▶ **Extracted text**:

┄┄┄┄┄┄┄┄┄┄┄┄┄┄┄┄┄┄┄┄

The degree of dissociation of `0.1N CH_(3)COOH` is `(K_(a)= 1xx10^(-5))`

To find the degree of dissociation (α) of 0.1N acetic acid (CH₃COOH) given that the dissociation constant (Kₐ) is \(1 \times 10^{-5}\), we can follow these steps: ### Step-by-Step Solution: 1. **Understanding the Dissociation of Acetic Acid:** The dissociation of acetic acid can be represented as: \[ CH_3COOH \rightleftharpoons CH_3COO^- + H^+ \] Here, one mole of acetic acid dissociates into one mole of acetate ion and one mole of hydrogen ion. 2. **Determine the Concentration (C):** Given that the normality (N) of acetic acid is 0.1N and the n-factor for acetic acid is 1 (since it produces one ion of H⁺), the molarity (C) is also: \[ C = 0.1 \, \text{M} \] 3. **Using the Expression for Kₐ:** The dissociation constant \(K_a\) can be expressed using the degree of dissociation (α): \[ K_a = C \alpha^2 \] Substituting the values we have: \[ 1 \times 10^{-5} = 0.1 \alpha^2 \] 4. **Rearranging to Find α:** Rearranging the equation to solve for α: \[ \alpha^2 = \frac{1 \times 10^{-5}}{0.1} \] \[ \alpha^2 = 1 \times 10^{-4} \] 5. **Taking the Square Root:** Now, taking the square root to find α: \[ \alpha = \sqrt{1 \times 10^{-4}} = 10^{-2} \] 6. **Final Result:** Therefore, the degree of dissociation (α) of 0.1N acetic acid is: \[ \alpha = 0.01 \, \text{or} \, 1\% \]

┄┄┄┄┄┄┄┄┄┄┄┄┄┄┄┄┄┄┄┄

▶ **Task directions**: Reproduce the acetic acid dissociation solution above in full, word for word. The lines after this point come from a separate source.

[Excerpts from a dataset]
┄┄┄┄┄┄┄┄┄┄┄┄┄┄┄┄┄┄┄┄

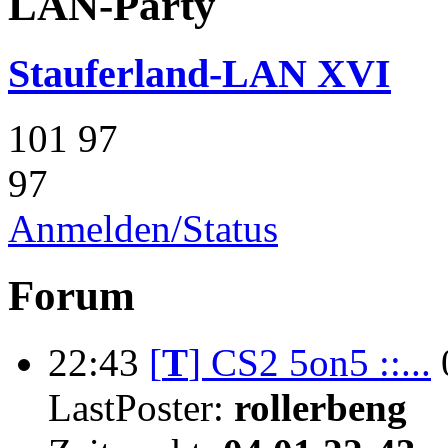
LAN-Party
Stauferland-LAN XVI
101
97
97
Anmelden/Status
Forum
22:43
[
T
]
CS2 5on5 ::...
LastPoster:
rollerbeng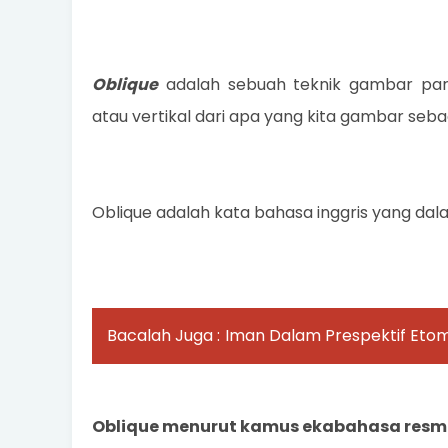
Oblique
adalah sebuah teknik gambar par
atau vertikal dari apa yang kita gambar seba
Oblique adalah kata bahasa inggris yang dal
Bacalah Juga :
Iman Dalam Prespektif Etom
Oblique menurut kamus ekabahasa resmi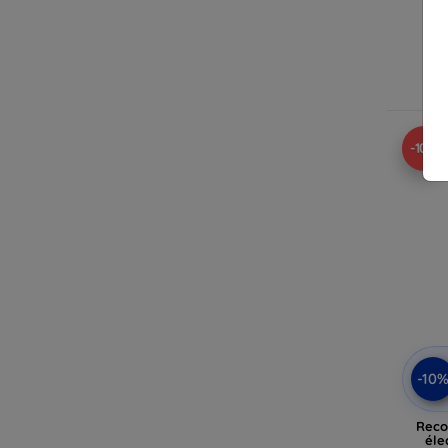
En
-10%
-10
Reco
éle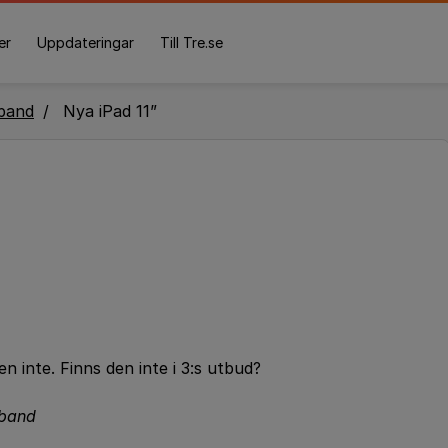
er
Uppdateringar
Till Tre.se
band
Nya iPad 11”
en inte. Finns den inte i 3:s utbud?
dband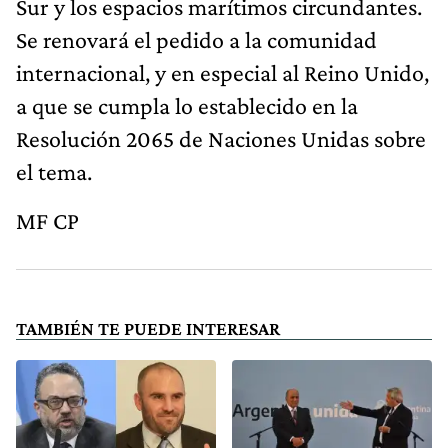
Sur y los espacios marítimos circundantes.
Se renovará el pedido a la comunidad
internacional, y en especial al Reino Unido,
a que se cumpla lo establecido en la
Resolución 2065 de Naciones Unidas sobre
el tema.
MF CP
TAMBIÉN TE PUEDE INTERESAR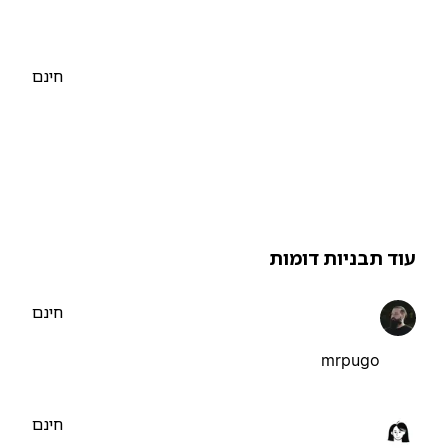
חינם
וד תבניות דומות
חינם
mrpugo
חינם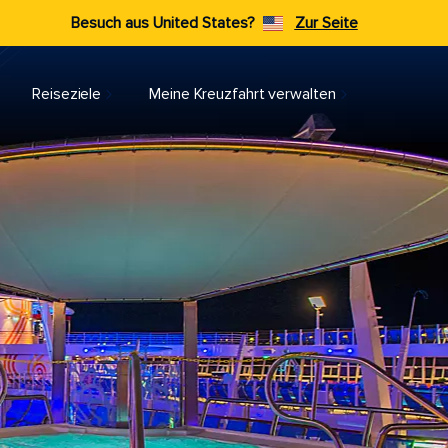
Besuch aus United States?
Zur Seite
Reiseziele​
Meine Kreuzfahrt verwalten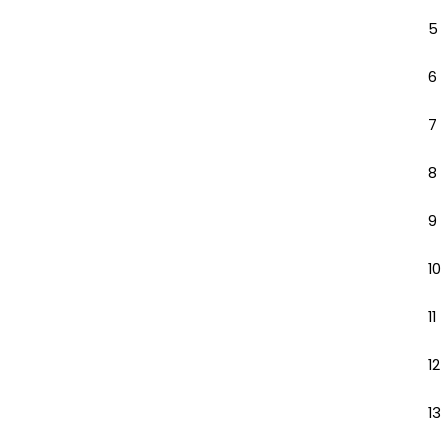
5
6
7
8
9
10
11
12
13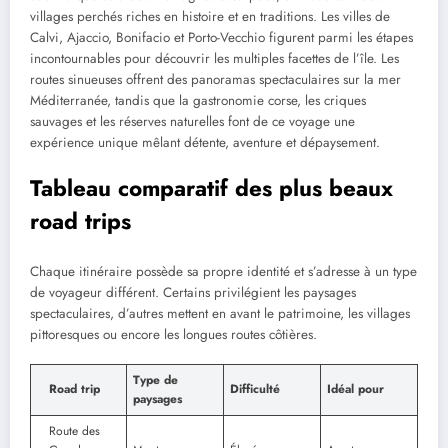
villages perchés riches en histoire et en traditions. Les villes de
Calvi, Ajaccio, Bonifacio et Porto-Vecchio figurent parmi les étapes
incontournables pour découvrir les multiples facettes de l’île. Les
routes sinueuses offrent des panoramas spectaculaires sur la mer
Méditerranée, tandis que la gastronomie corse, les criques
sauvages et les réserves naturelles font de ce voyage une
expérience unique mêlant détente, aventure et dépaysement.
Tableau comparatif des plus beaux
road trips
Chaque itinéraire possède sa propre identité et s’adresse à un type
de voyageur différent. Certains privilégient les paysages
spectaculaires, d’autres mettent en avant le patrimoine, les villages
pittoresques ou encore les longues routes côtières.
Type de
Road trip
Difficulté
Idéal pour
paysages
Route des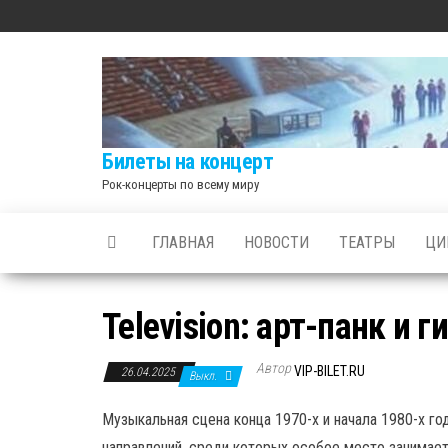
Skip
to
the
content
Билеты на концерт
Рок-концерты по всему миру
ГЛАВНАЯ
НОВОСТИ
ТЕАТРЫ
ЦИ
Television: арт-панк и
Автор
VIP-BILET.RU
26.04.2025
Выкл.
Музыкальная сцена конца 1970-х и начала 1980-х г
направлений, среди которых особое место занимает а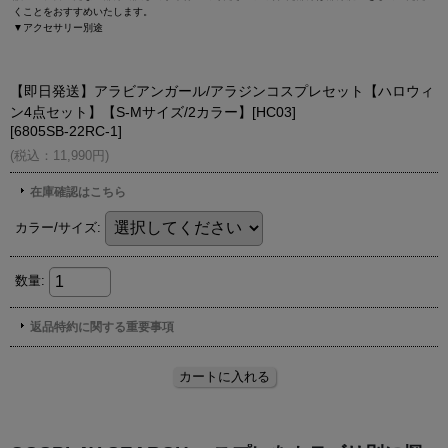
くことをおすすめいたします。
▼アクセサリー別途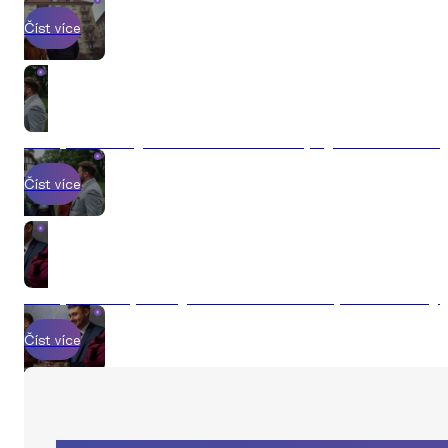
Číst více
Jak prodat byt v roce 2026 a nepřijít o statisíce
Číst více
Jak probíhá prodej nemovitosti s Explicit Reality
Číst více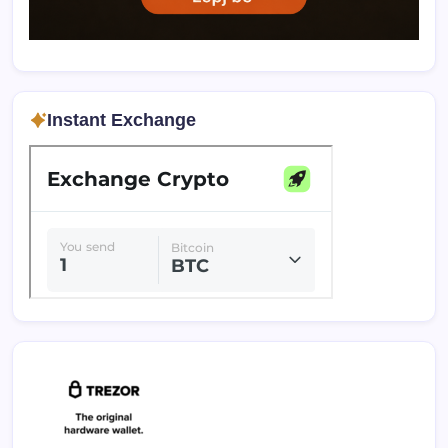
Instant Exchange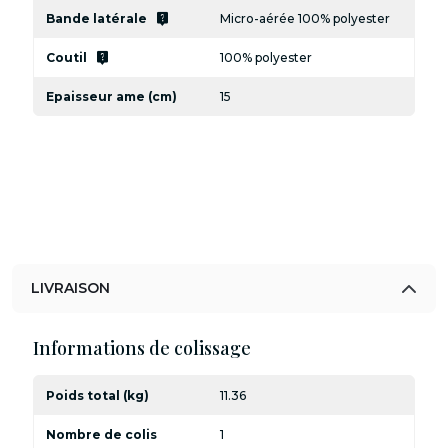
live_help
Bande latérale
Micro-aérée 100% polyester
live_help
Coutil
100% polyester
Epaisseur ame (cm)
15
LIVRAISON
Informations de colissage
Poids total (kg)
11.36
Nombre de colis
1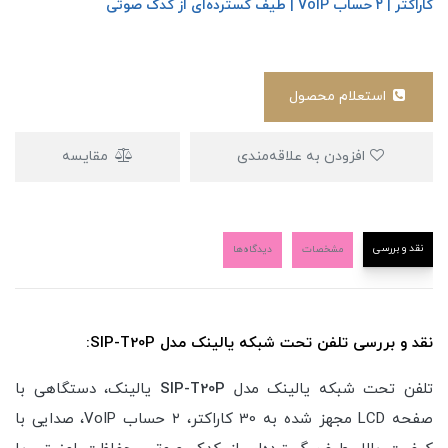
کاراکتر | ۲ حساب VoIP | طیف گسترده‌ای از کدک صوتی
استعلام محصول
افزودن به علاقه‌مندی
مقایسه
نقد و بررسی
مشخصات
دیدگاه‌ها
نقد و بررسی تلفن تحت شبکه یالینک مدل SIP-T20P:
تلفن تحت شبکه یالینک مدل
SIP-T20P
یالینک، دستگاهی با
صفحه LCD مجهز شده به 30 کاراکتر، ۲ حساب VoIP، صدایی با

┄┄┄┄┄┄┄┄┄┄┄┄┄┄┄┄┄┄┄┄

▶ **Solution below**:
The degree of dissociation of `0.1N CH_(3)COOH` is `(K_(a)= 1xx10^(-5))`

To find the degree of dissociation (α) of 0.1N acetic acid (CH₃COOH) given that the dissociation constant (Kₐ) is \(1 \times 10^{-5}\), we can follow these steps: ### Step-by-Step Solution: 1. **Understanding the Dissociation of Acetic Acid:** The dissociation of acetic acid can be represented as: \[ CH_3COOH \rightleftharpoons CH_3COO^- + H^+ \] Here, one mole of acetic acid dissociates into one mole of acetate ion and one mole of hydrogen ion. 2. **Determine the Concentration (C):** Given that the normality (N) of acetic acid is 0.1N and the n-factor for acetic acid is 1 (since it produces one ion of H⁺), the molarity (C) is also: \[ C = 0.1 \, \text{M} \] 3. **Using the Expression for Kₐ:** The dissociation constant \(K_a\) can be expressed using the degree of dissociation (α): \[ K_a = C \alpha^2 \] Substituting the values we have: \[ 1 \times 10^{-5} = 0.1 \alpha^2 \] 4. **Rearranging to Find α:** Rearranging the equation to solve for α: \[ \alpha^2 = \frac{1 \times 10^{-5}}{0.1} \] \[ \alpha^2 = 1 \times 10^{-4} \] 5. **Taking the Square Root:** Now, taking the square root to find α: \[ \alpha = \sqrt{1 \times 10^{-4}} = 10^{-2} \] 6. **Final Result:** Therefore, the degree of dissociation (α) of 0.1N acetic acid is: \[ \alpha = 0.01 \, \text{or} \, 1\% \]